Task instructions:
Check every line of the data below for "ring". Copy each one that has it.

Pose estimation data
>>>>

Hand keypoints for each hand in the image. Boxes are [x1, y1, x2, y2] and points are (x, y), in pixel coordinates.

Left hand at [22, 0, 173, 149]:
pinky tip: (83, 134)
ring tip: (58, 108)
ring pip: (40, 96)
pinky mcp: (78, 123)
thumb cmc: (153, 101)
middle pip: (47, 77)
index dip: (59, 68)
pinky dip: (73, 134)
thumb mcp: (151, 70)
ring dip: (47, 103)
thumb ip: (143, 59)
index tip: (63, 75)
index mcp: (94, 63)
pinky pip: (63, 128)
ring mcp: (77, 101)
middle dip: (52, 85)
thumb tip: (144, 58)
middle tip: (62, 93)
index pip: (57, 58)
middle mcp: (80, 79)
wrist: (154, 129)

<<<<
>>>>

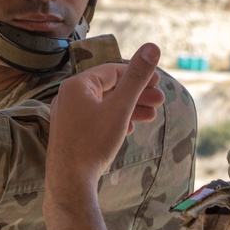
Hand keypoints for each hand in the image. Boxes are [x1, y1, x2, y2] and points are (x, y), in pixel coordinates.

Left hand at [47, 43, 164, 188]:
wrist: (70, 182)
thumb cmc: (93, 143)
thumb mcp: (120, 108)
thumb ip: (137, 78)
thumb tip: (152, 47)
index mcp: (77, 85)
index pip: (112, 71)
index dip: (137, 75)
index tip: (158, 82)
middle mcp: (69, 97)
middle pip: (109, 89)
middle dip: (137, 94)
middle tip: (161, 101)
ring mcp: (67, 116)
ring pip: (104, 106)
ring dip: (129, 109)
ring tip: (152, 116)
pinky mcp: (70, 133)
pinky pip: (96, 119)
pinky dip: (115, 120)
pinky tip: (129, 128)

<<<<

Output below:
ring tip: (58, 108)
ring pip: (40, 96)
ring dip: (47, 103)
ring mcp: (77, 101)
ring mcp: (67, 116)
ring pip: (104, 106)
ring dip: (129, 109)
ring tip: (152, 116)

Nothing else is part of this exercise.